Association of TNFSF15 With Crohn's Disease in Koreans
The American Journal of Gastroenterology, 2008
A recent genomewide association study from a Japanese population identified tumor necrosis factor superfamily member 15 (TNFSF15) as an inflammatory bowel disease gene. Previous studies have shown that expression of TNFSF15 was upregulated in macrophages and lymphocytes of the intestinal lamina propria of Crohn's disease (CD) patients. Here, we have tested four single nucleotide polymorphisms (SNPs) of TNFSF15 in Korean patients to determine whether the gene is associated with susceptibility to CD in a closely related population.
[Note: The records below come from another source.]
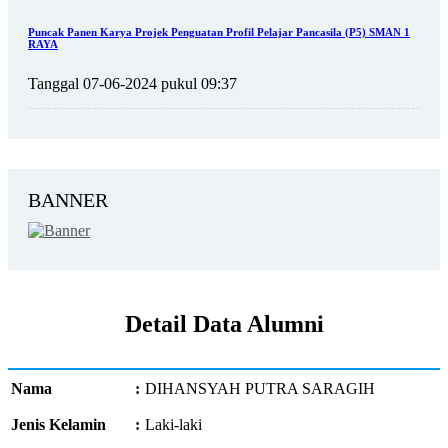
Puncak Panen Karya Projek Penguatan Profil Pelajar Pancasila (P5) SMAN 1
RAYA
Tanggal 07-06-2024 pukul 09:37
BANNER
Detail Data Alumni
Nama
:
DIHANSYAH PUTRA SARAGIH
Jenis Kelamin
:
Laki-laki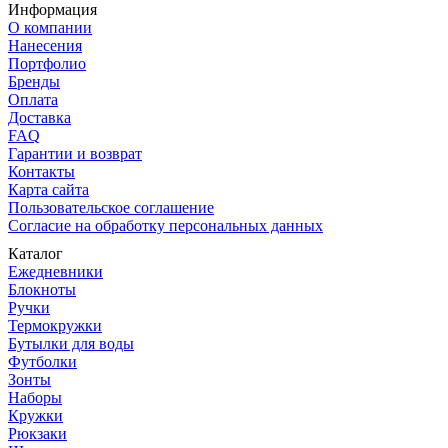
Информация
О компании
Нанесения
Портфолио
Бренды
Оплата
Доставка
FAQ
Гарантии и возврат
Контакты
Карта сайта
Пользовательское соглашение
Согласие на обработку персональных данных
Каталог
Ежедневники
Блокноты
Ручки
Термокружки
Бутылки для воды
Футболки
Зонты
Наборы
Кружки
Рюкзаки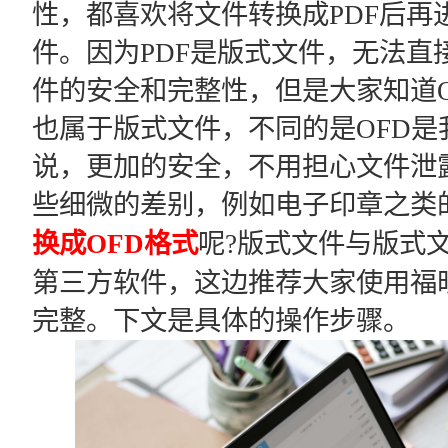
性，都喜欢将文件转换成PDF后再
件。因为PDF是版式文件，无法直
件的安全和完整性，但是大家知道O
也属于版式文件，不同的是OFD
说，更加的安全，不用担心文件泄
些细微的差别，例如电子印章之类
换成OFD格式
呢?版式文件与版式
第三方软件，这边推荐大家使用福昕
完整。下文是具体的操作步骤。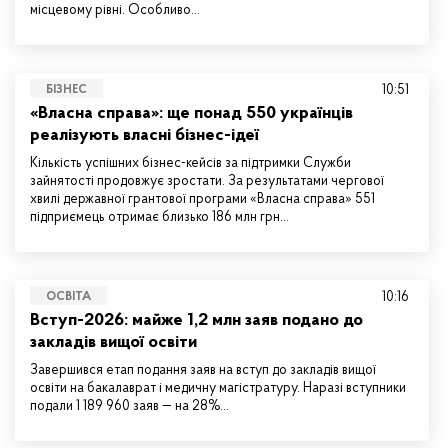
місцевому рівні. Особливо…
10:51
БІЗНЕС
«Власна справа»: ще понад 550 українців
реалізують власні бізнес-ідеї
Кількість успішних бізнес-кейсів за підтримки Служби
зайнятості продовжує зростати. За результатами чергової
хвилі державної грантової програми «Власна справа» 551
підприємець отримає близько 186 млн грн…
10:16
ОСВІТА
Вступ-2026: майже 1,2 млн заяв подано до
закладів вищої освіти
Завершився етап подання заяв на вступ до закладів вищої
освіти на бакалаврат і медичну магістратуру. Наразі вступники
подали 1 189 960 заяв — на 28%…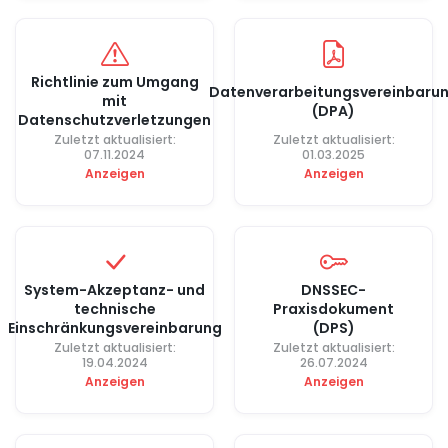
Richtlinie zum Umgang
Datenverarbeitungsvereinbaru
mit
(DPA)
Datenschutzverletzungen
Zuletzt aktualisiert:
Zuletzt aktualisiert:
07.11.2024
01.03.2025
Anzeigen
Anzeigen
System-Akzeptanz- und
DNSSEC-
technische
Praxisdokument
Einschränkungsvereinbarung
(DPS)
Zuletzt aktualisiert:
Zuletzt aktualisiert:
19.04.2024
26.07.2024
Anzeigen
Anzeigen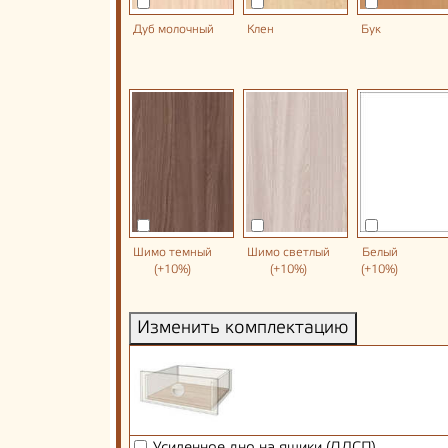
Дуб молочный
Клен
Бук
Шимо темный
Шимо светлый
Белый
(+10%)
(+10%)
(+10%)
Изменить комплектацию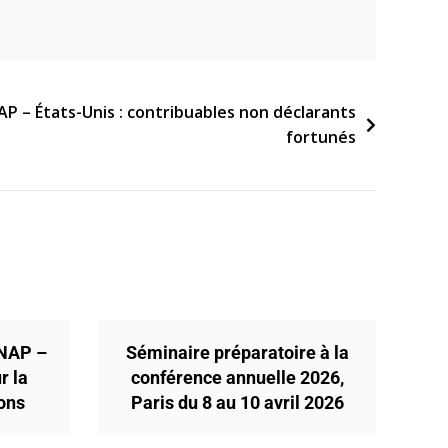
AP – États-Unis : contribuables non déclarants
fortunés
ENAP –
Séminaire préparatoire à la
r la
conférence annuelle 2026,
ions
Paris du 8 au 10 avril 2026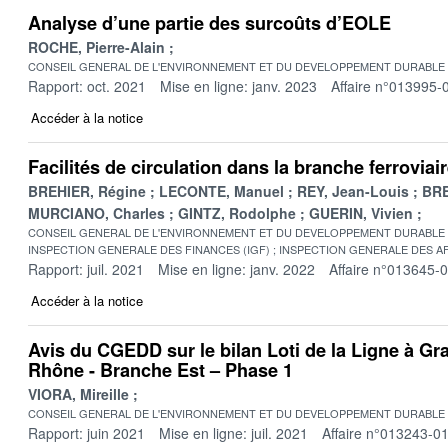
Analyse d’une partie des surcoûts d’EOLE
ROCHE, Pierre-Alain
CONSEIL GENERAL DE L'ENVIRONNEMENT ET DU DEVELOPPEMENT DURABLE
Rapport: oct. 2021
Mise en ligne: janv. 2023
Affaire n°013995-
Accéder à la notice
Facilités de circulation dans la branche ferroviai
BREHIER, Régine
LECONTE, Manuel
REY, Jean-Louis
BRE
MURCIANO, Charles
GINTZ, Rodolphe
GUERIN, Vivien
CONSEIL GENERAL DE L'ENVIRONNEMENT ET DU DEVELOPPEMENT DURABLE
INSPECTION GENERALE DES FINANCES (IGF)
INSPECTION GENERALE DES AF
Rapport: juil. 2021
Mise en ligne: janv. 2022
Affaire n°013645-
Accéder à la notice
Avis du CGEDD sur le bilan Loti de la Ligne à Gr
Rhône - Branche Est – Phase 1
VIORA, Mireille
CONSEIL GENERAL DE L'ENVIRONNEMENT ET DU DEVELOPPEMENT DURABLE
Rapport: juin 2021
Mise en ligne: juil. 2021
Affaire n°013243-0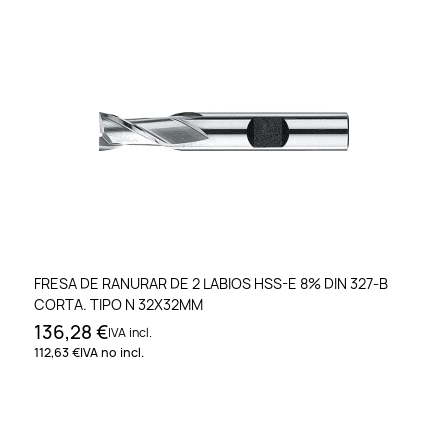
FRESA DE RANURAR DE 2 LABIOS HSS-E 8% DIN 327-B
CORTA. TIPO N 32X32MM
136,28 €
IVA incl.
112,63 €
IVA no incl.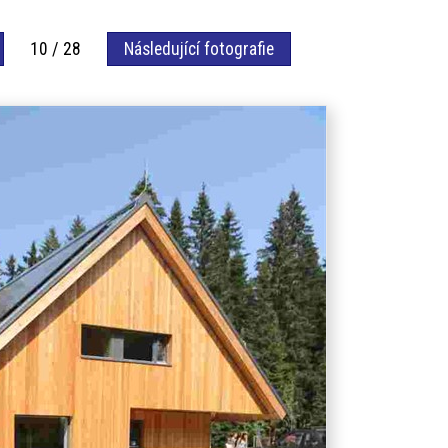
10 / 28
Následující fotografie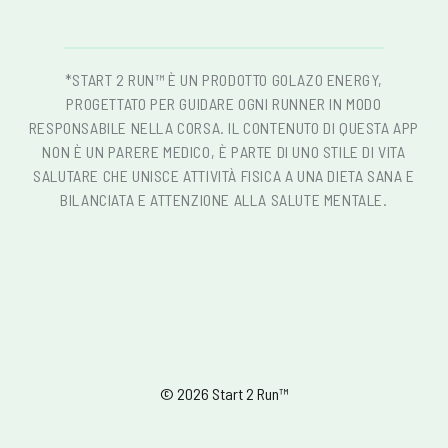
*START 2 RUN™ È UN PRODOTTO GOLAZO ENERGY,
PROGETTATO PER GUIDARE OGNI RUNNER IN MODO
RESPONSABILE NELLA CORSA. IL CONTENUTO DI QUESTA APP
NON È UN PARERE MEDICO, È PARTE DI UNO STILE DI VITA
SALUTARE CHE UNISCE ATTIVITÀ FISICA A UNA DIETA SANA E
BILANCIATA E ATTENZIONE ALLA SALUTE MENTALE.
© 2026 Start 2 Run™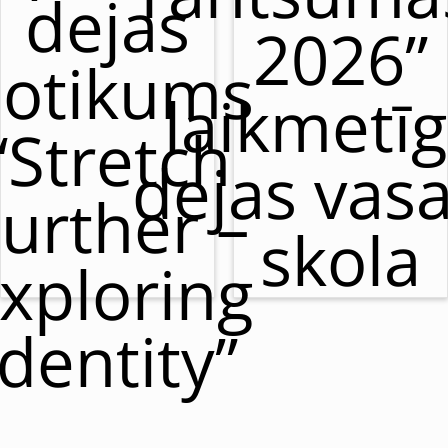
dejas
2026”
otikums
laikmetī
“Stretch
dejas vas
urther –
skola
xploring
Identity”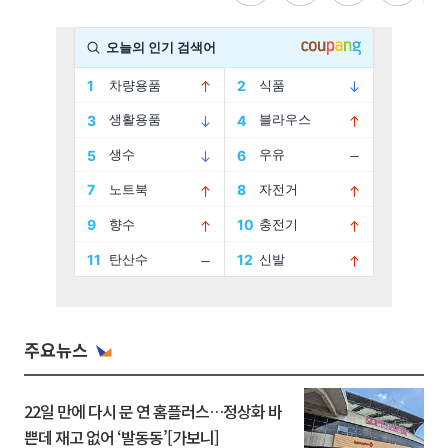
주요뉴스
22일 만에 다시 문 연 홈플러스…정상화 바
쁜데 재고 없어 ‘발동동’[가보니]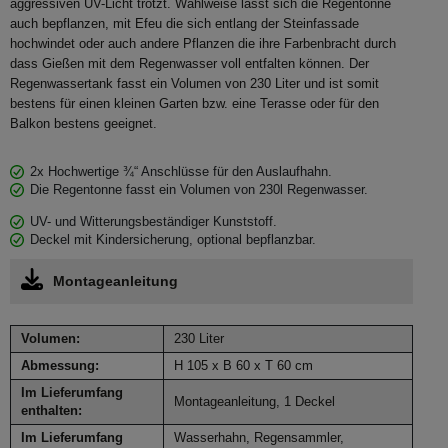
aggressiven UV-Licht trotzt. Wahlweise lässt sich die Regentonne
auch bepflanzen, mit Efeu die sich entlang der Steinfassade
hochwindet oder auch andere Pflanzen die ihre Farbenbracht durch
dass Gießen mit dem Regenwasser voll entfalten können. Der
Regenwassertank fasst ein Volumen von 230 Liter und ist somit
bestens für einen kleinen Garten bzw. eine Terasse oder für den
Balkon bestens geeignet.
2x Hochwertige ¾“ Anschlüsse für den Auslaufhahn.
Die Regentonne fasst ein Volumen von 230l Regenwasser.
UV- und Witterungsbeständiger Kunststoff.
Deckel mit Kindersicherung, optional bepflanzbar.
Montageanleitung
Volumen:
230 Liter
Abmessung:
H 105 x B 60 x T 60 cm
Im Lieferumfang
Montageanleitung, 1 Deckel
enthalten:
Im Lieferumfang
Wasserhahn, Regensammler,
METHODS: Four SNPs across TNFSF15 were genotyped in 380 patients with CD and 380 healthy controls. RESULTS: Carriers of three polymorphisms, including rs3810936, rs6478108, and rs7848647, showed statistically significant association with CD (adjusted OR [aOR] 2.81, 95% confidence interval [CI] 1.94-4.07, P = 4.4 × 10 −8 ; aOR 3.49, 95% CI 2.42-5.04, P = 2.7 × 10 −11 ; and aOR 3.49, 95% CI 2.42-5.03, P = 2.2 × 10 −11 , respectively). Following haplotype analysis, homozygotes carrying two copies of the haplotype consisting of the risk alleles of those three SNPs showed statistically significant association with CD (aOR 5.39, 95% CI 3.19-9.10, P = 3.07 × 10 −10). CONCLUSIONS: Our data support the hypothesis that the TNFSF15 genotypes play an important role in the pathogenesis of CD in Koreans.